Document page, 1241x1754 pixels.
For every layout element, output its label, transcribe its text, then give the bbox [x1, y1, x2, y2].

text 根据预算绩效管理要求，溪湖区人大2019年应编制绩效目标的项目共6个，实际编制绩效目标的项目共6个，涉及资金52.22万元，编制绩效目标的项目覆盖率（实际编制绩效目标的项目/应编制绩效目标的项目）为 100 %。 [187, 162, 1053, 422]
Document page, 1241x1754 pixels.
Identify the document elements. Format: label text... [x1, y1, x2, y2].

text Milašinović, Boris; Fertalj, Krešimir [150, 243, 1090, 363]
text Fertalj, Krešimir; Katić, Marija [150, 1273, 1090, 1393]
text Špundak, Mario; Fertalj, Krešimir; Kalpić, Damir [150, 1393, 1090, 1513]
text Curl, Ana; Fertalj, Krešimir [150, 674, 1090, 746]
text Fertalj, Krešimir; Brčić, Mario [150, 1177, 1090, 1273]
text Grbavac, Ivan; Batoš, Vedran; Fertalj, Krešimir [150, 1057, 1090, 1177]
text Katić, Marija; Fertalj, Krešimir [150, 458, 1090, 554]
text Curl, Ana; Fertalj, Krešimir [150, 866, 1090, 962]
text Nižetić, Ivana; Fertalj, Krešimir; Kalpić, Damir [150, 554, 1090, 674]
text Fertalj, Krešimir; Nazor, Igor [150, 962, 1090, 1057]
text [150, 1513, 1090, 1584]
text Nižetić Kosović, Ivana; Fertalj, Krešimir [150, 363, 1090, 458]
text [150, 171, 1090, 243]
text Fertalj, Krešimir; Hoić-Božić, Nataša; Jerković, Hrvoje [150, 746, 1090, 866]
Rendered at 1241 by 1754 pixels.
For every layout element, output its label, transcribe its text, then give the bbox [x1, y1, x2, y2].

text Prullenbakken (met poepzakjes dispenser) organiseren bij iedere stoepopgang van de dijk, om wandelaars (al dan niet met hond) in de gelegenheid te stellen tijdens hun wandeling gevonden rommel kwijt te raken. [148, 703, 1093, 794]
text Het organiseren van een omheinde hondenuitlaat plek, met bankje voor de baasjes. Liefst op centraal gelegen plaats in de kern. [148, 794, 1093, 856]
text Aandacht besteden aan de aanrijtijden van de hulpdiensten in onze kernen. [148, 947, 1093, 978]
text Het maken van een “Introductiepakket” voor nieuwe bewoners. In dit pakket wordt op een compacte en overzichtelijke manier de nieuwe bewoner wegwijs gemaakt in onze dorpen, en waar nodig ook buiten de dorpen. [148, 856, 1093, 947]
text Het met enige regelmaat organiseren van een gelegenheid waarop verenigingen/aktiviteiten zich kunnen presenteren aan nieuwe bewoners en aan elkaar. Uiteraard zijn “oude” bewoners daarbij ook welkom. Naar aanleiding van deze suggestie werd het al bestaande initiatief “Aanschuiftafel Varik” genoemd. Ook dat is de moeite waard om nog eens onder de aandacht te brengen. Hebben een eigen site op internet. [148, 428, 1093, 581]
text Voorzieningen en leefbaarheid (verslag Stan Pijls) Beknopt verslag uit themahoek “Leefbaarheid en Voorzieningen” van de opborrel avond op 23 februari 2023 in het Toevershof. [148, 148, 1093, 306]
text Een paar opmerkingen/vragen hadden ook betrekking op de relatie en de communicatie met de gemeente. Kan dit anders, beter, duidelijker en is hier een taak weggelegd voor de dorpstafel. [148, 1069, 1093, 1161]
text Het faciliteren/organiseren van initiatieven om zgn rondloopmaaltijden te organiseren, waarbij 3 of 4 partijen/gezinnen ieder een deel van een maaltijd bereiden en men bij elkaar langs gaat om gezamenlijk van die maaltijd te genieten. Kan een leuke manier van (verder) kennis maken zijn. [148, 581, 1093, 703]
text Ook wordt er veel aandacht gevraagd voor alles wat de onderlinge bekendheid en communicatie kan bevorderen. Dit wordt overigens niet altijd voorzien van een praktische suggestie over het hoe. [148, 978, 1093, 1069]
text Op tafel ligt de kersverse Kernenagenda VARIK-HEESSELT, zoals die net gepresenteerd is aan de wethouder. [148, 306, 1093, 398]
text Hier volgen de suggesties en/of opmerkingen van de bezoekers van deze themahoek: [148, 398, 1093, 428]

·····

## What is required:
Copy out the entire material exactly.

## Answer section:
Document page, 1241x1754 pixels.
For every layout element, output its label, transcribe its text, then give the bbox [x1, y1, x2, y2].

text 根据预算绩效管理要求，溪湖区人大2019年应编制绩效目标的项目共6个，实际编制绩效目标的项目共6个，涉及资金52.22万元，编制绩效目标的项目覆盖率（实际编制绩效目标的项目/应编制绩效目标的项目）为 100 %。 [187, 162, 1053, 422]
Document page, 1241x1754 pixels.
Identify the document elements. Format: label text... [x1, y1, x2, y2].

text Milašinović, Boris; Fertalj, Krešimir [150, 243, 1090, 363]
text Fertalj, Krešimir; Katić, Marija [150, 1273, 1090, 1393]
text Špundak, Mario; Fertalj, Krešimir; Kalpić, Damir [150, 1393, 1090, 1513]
text Curl, Ana; Fertalj, Krešimir [150, 674, 1090, 746]
text Fertalj, Krešimir; Brčić, Mario [150, 1177, 1090, 1273]
text Grbavac, Ivan; Batoš, Vedran; Fertalj, Krešimir [150, 1057, 1090, 1177]
text Katić, Marija; Fertalj, Krešimir [150, 458, 1090, 554]
text Curl, Ana; Fertalj, Krešimir [150, 866, 1090, 962]
text Nižetić, Ivana; Fertalj, Krešimir; Kalpić, Damir [150, 554, 1090, 674]
text Fertalj, Krešimir; Nazor, Igor [150, 962, 1090, 1057]
text [150, 1513, 1090, 1584]
text Nižetić Kosović, Ivana; Fertalj, Krešimir [150, 363, 1090, 458]
text [150, 171, 1090, 243]
text Fertalj, Krešimir; Hoić-Božić, Nataša; Jerković, Hrvoje [150, 746, 1090, 866]
Rendered at 1241 by 1754 pixels.
For every layout element, output its label, transcribe its text, then give the bbox [x1, y1, x2, y2].

text Prullenbakken (met poepzakjes dispenser) organiseren bij iedere stoepopgang van de dijk, om wandelaars (al dan niet met hond) in de gelegenheid te stellen tijdens hun wandeling gevonden rommel kwijt te raken. [148, 703, 1093, 794]
text Het organiseren van een omheinde hondenuitlaat plek, met bankje voor de baasjes. Liefst op centraal gelegen plaats in de kern. [148, 794, 1093, 856]
text Aandacht besteden aan de aanrijtijden van de hulpdiensten in onze kernen. [148, 947, 1093, 978]
text Het maken van een “Introductiepakket” voor nieuwe bewoners. In dit pakket wordt op een compacte en overzichtelijke manier de nieuwe bewoner wegwijs gemaakt in onze dorpen, en waar nodig ook buiten de dorpen. [148, 856, 1093, 947]
text Het met enige regelmaat organiseren van een gelegenheid waarop verenigingen/aktiviteiten zich kunnen presenteren aan nieuwe bewoners en aan elkaar. Uiteraard zijn “oude” bewoners daarbij ook welkom. Naar aanleiding van deze suggestie werd het al bestaande initiatief “Aanschuiftafel Varik” genoemd. Ook dat is de moeite waard om nog eens onder de aandacht te brengen. Hebben een eigen site op internet. [148, 428, 1093, 581]
text Voorzieningen en leefbaarheid (verslag Stan Pijls) Beknopt verslag uit themahoek “Leefbaarheid en Voorzieningen” van de opborrel avond op 23 februari 2023 in het Toevershof. [148, 148, 1093, 306]
text Een paar opmerkingen/vragen hadden ook betrekking op de relatie en de communicatie met de gemeente. Kan dit anders, beter, duidelijker en is hier een taak weggelegd voor de dorpstafel. [148, 1069, 1093, 1161]
text Het faciliteren/organiseren van initiatieven om zgn rondloopmaaltijden te organiseren, waarbij 3 of 4 partijen/gezinnen ieder een deel van een maaltijd bereiden en men bij elkaar langs gaat om gezamenlijk van die maaltijd te genieten. Kan een leuke manier van (verder) kennis maken zijn. [148, 581, 1093, 703]
text Ook wordt er veel aandacht gevraagd voor alles wat de onderlinge bekendheid en communicatie kan bevorderen. Dit wordt overigens niet altijd voorzien van een praktische suggestie over het hoe. [148, 978, 1093, 1069]
text Op tafel ligt de kersverse Kernenagenda VARIK-HEESSELT, zoals die net gepresenteerd is aan de wethouder. [148, 306, 1093, 398]
text Hier volgen de suggesties en/of opmerkingen van de bezoekers van deze themahoek: [148, 398, 1093, 428]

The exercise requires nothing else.